-- Records for the task --
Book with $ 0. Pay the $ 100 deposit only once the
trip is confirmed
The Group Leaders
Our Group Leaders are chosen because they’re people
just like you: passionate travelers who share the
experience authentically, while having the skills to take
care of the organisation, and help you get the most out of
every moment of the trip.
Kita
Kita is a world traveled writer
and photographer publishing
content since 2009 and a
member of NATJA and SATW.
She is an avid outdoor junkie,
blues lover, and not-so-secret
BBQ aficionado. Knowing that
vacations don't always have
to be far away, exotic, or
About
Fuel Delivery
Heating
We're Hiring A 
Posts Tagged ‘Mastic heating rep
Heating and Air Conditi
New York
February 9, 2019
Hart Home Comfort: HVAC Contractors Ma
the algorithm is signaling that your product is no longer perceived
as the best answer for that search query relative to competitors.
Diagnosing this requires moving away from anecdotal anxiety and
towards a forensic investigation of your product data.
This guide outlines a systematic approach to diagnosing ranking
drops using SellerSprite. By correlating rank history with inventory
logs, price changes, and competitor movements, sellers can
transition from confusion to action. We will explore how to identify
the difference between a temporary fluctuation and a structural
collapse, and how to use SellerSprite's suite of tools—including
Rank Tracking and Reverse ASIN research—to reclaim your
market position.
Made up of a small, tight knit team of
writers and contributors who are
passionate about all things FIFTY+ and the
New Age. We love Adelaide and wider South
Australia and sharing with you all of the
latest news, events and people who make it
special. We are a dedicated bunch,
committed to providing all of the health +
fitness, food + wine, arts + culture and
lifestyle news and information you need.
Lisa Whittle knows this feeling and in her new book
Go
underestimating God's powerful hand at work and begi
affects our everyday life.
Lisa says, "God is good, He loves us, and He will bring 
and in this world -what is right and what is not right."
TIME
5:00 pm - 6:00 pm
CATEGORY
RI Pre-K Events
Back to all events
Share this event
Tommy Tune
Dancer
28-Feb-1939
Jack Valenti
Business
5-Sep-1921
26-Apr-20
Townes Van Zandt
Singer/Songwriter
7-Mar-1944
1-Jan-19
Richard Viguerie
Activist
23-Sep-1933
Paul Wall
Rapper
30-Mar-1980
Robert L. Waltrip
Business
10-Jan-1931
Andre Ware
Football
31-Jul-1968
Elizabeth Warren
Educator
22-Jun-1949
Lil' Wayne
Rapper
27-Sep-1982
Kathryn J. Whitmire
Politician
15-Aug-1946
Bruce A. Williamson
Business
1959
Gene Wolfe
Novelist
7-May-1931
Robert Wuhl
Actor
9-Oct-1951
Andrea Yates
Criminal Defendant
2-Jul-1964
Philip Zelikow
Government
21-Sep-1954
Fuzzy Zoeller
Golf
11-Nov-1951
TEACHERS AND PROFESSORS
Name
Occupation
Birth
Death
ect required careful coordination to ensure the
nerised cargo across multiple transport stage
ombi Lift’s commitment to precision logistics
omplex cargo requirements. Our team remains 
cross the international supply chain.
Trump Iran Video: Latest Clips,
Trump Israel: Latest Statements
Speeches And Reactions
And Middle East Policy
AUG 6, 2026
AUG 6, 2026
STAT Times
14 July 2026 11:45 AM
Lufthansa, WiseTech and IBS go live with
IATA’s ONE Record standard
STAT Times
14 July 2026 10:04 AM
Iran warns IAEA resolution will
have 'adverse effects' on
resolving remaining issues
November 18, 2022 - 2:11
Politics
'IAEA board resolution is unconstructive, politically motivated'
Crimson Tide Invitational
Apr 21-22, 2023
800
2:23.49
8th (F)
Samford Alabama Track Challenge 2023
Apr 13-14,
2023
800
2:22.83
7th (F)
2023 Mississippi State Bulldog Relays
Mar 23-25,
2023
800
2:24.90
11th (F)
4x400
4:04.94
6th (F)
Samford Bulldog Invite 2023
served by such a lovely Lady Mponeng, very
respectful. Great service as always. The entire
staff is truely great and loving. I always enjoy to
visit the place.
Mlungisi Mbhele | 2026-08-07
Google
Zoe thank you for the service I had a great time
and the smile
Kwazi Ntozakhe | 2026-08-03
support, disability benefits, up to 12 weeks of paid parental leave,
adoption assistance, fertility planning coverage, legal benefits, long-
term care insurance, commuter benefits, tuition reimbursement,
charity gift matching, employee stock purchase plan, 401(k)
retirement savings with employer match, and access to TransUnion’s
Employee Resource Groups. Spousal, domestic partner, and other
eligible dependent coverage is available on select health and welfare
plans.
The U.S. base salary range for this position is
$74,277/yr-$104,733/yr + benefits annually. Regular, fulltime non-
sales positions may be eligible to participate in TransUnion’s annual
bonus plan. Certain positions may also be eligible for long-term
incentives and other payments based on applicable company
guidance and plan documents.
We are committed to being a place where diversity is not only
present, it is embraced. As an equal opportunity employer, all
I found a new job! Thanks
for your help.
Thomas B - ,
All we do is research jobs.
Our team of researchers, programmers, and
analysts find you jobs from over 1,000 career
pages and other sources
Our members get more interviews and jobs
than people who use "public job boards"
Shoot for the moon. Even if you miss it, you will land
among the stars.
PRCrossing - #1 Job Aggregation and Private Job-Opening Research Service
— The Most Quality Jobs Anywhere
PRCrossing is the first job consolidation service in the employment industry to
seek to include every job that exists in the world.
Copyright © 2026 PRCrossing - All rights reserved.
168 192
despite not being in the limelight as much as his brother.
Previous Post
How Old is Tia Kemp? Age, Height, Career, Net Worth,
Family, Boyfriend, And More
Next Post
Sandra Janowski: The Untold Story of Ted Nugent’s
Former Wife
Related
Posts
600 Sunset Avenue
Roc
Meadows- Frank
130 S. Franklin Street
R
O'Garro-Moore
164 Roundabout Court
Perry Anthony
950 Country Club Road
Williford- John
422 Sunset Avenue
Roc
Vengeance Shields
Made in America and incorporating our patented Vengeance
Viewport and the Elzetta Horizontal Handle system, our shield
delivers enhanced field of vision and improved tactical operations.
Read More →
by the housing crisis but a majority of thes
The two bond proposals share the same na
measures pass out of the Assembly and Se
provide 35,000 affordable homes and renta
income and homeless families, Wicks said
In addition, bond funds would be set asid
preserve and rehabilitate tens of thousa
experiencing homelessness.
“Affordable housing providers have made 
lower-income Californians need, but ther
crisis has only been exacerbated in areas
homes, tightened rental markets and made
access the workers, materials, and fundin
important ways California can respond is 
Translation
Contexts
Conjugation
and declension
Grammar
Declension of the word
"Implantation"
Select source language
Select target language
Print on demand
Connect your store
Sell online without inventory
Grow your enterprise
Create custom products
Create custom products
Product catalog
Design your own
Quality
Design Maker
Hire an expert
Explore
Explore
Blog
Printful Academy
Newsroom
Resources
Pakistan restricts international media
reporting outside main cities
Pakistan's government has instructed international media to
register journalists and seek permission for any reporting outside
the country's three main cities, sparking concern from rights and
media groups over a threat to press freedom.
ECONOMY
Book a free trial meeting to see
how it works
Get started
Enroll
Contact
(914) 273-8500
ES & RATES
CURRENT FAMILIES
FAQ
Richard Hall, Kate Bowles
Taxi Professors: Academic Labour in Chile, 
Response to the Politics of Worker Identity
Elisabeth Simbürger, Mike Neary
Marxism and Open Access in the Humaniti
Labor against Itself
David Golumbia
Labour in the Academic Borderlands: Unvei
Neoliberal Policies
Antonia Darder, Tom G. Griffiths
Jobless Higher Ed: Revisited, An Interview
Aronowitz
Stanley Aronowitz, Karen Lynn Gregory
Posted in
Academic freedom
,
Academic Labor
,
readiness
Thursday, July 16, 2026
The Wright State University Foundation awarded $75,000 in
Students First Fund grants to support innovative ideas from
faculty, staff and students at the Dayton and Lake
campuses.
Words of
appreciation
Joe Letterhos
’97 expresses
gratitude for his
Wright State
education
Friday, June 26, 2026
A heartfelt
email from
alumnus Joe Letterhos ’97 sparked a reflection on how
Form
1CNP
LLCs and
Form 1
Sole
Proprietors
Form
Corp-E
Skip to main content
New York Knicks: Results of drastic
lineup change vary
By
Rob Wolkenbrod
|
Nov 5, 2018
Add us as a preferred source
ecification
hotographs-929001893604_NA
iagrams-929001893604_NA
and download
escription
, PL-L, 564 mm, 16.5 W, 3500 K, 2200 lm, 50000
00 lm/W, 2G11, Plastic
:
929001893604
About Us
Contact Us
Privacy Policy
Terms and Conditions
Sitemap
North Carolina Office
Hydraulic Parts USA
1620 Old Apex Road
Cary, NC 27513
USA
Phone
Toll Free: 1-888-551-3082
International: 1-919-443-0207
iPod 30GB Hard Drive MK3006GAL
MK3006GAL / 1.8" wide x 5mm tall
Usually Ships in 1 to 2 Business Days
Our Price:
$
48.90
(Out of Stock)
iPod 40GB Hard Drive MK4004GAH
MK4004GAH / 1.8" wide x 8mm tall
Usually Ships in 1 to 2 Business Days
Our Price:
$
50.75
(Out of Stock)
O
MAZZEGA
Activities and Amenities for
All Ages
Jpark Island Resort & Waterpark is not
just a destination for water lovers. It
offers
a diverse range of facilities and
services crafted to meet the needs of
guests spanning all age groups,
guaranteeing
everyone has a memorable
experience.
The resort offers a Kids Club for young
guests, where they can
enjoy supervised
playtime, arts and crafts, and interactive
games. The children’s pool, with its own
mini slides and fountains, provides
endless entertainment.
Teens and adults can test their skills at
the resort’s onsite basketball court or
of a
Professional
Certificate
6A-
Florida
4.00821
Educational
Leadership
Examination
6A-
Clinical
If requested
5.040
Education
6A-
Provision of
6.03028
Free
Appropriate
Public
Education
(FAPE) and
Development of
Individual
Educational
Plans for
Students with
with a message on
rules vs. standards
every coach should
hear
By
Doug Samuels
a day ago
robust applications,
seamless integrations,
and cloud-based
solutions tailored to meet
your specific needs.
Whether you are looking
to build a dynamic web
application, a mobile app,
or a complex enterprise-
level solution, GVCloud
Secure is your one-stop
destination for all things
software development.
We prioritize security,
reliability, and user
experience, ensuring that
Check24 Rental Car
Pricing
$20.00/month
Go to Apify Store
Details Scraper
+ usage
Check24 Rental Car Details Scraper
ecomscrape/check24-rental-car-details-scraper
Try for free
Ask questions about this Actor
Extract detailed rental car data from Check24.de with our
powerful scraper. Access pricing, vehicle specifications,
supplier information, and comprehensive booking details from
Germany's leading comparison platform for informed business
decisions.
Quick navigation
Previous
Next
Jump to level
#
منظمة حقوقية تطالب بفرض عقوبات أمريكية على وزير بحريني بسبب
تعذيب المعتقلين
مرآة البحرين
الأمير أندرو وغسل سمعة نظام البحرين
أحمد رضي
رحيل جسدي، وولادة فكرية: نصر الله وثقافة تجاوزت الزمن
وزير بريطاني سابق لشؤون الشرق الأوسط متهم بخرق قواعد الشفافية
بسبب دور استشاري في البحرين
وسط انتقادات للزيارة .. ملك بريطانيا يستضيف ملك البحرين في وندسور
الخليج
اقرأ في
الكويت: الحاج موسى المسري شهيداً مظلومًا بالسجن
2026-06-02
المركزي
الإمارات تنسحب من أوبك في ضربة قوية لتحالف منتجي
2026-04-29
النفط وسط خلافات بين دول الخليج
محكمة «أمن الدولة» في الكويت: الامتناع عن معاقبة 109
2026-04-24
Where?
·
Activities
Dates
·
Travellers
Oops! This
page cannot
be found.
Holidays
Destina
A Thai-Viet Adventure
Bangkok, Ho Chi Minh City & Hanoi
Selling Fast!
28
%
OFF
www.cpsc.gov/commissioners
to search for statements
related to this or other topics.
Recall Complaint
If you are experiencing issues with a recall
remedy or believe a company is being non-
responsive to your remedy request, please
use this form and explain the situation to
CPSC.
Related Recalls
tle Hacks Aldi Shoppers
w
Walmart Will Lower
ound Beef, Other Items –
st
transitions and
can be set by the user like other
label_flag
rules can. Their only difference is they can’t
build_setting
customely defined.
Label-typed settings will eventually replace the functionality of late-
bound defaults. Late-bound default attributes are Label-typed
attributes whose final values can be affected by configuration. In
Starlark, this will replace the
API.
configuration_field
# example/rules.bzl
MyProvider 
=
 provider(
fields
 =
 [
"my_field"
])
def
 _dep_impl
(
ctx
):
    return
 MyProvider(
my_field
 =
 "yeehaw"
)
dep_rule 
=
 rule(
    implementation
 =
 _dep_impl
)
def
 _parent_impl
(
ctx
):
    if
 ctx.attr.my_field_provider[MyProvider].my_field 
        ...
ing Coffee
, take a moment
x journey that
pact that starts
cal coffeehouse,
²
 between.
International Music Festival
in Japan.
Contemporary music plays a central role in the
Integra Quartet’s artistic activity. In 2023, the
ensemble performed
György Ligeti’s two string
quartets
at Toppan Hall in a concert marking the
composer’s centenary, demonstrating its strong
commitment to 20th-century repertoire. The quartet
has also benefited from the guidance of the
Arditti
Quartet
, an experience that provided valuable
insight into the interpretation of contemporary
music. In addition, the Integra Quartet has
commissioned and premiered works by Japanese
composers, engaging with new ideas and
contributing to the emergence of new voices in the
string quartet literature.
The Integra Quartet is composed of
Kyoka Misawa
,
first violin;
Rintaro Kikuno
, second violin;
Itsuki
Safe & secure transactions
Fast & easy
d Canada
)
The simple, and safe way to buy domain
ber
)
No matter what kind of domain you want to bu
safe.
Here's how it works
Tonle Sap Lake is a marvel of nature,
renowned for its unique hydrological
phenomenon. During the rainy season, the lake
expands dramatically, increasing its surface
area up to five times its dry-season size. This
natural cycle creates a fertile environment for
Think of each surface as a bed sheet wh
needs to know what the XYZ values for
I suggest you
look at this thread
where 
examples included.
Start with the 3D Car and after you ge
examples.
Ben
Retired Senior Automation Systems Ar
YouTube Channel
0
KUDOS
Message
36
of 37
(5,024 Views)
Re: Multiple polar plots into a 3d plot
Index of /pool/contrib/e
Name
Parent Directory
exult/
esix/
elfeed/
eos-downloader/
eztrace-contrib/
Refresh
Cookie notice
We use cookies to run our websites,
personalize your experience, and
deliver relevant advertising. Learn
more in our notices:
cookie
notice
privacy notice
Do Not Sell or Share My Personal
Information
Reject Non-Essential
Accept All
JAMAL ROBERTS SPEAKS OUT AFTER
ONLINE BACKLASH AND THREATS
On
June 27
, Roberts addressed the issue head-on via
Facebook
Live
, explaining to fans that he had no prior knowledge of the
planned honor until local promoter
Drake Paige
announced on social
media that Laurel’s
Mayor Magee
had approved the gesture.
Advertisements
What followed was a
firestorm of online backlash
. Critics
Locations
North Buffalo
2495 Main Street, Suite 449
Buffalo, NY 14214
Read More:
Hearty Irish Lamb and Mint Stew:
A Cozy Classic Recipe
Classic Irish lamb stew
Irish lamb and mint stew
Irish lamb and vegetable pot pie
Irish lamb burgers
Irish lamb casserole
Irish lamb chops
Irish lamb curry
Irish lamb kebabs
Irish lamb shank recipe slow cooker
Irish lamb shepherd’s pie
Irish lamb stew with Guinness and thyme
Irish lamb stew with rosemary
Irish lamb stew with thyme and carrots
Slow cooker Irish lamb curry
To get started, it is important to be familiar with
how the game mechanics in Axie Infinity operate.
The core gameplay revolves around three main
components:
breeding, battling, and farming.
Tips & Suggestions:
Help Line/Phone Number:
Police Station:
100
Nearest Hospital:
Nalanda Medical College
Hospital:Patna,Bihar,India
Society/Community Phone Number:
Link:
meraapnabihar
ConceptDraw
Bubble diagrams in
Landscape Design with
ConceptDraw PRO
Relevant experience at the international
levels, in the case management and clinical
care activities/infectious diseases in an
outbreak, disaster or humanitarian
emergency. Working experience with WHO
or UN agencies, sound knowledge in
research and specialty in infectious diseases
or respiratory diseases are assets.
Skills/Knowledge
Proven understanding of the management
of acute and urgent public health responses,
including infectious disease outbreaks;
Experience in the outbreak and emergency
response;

-- The task --
Only the lines from the first one of the listing up to and including the line where "special. We are" appears are wanted, reproduced exactly.

-- Task output --
Book with $ 0. Pay the $ 100 deposit only once the
trip is confirmed
The Group Leaders
Our Group Leaders are chosen because they’re people
just like you: passionate travelers who share the
experience authentically, while having the skills to take
care of the organisation, and help you get the most out of
every moment of the trip.
Kita
Kita is a world traveled writer
and photographer publishing
content since 2009 and a
member of NATJA and SATW.
She is an avid outdoor junkie,
blues lover, and not-so-secret
BBQ aficionado. Knowing that
vacations don't always have
to be far away, exotic, or
About
Fuel Delivery
Heating
We're Hiring A 
Posts Tagged ‘Mastic heating rep
Heating and Air Conditi
New York
February 9, 2019
Hart Home Comfort: HVAC Contractors Ma
the algorithm is signaling that your product is no longer perceived
as the best answer for that search query relative to competitors.
Diagnosing this requires moving away from anecdotal anxiety and
towards a forensic investigation of your product data.
This guide outlines a systematic approach to diagnosing ranking
drops using SellerSprite. By correlating rank history with inventory
logs, price changes, and competitor movements, sellers can
transition from confusion to action. We will explore how to identify
the difference between a temporary fluctuation and a structural
collapse, and how to use SellerSprite's suite of tools—including
Rank Tracking and Reverse ASIN research—to reclaim your
market position.
Made up of a small, tight knit team of
writers and contributors who are
passionate about all things FIFTY+ and the
New Age. We love Adelaide and wider South
Australia and sharing with you all of the
latest news, events and people who make it
special. We are a dedicated bunch,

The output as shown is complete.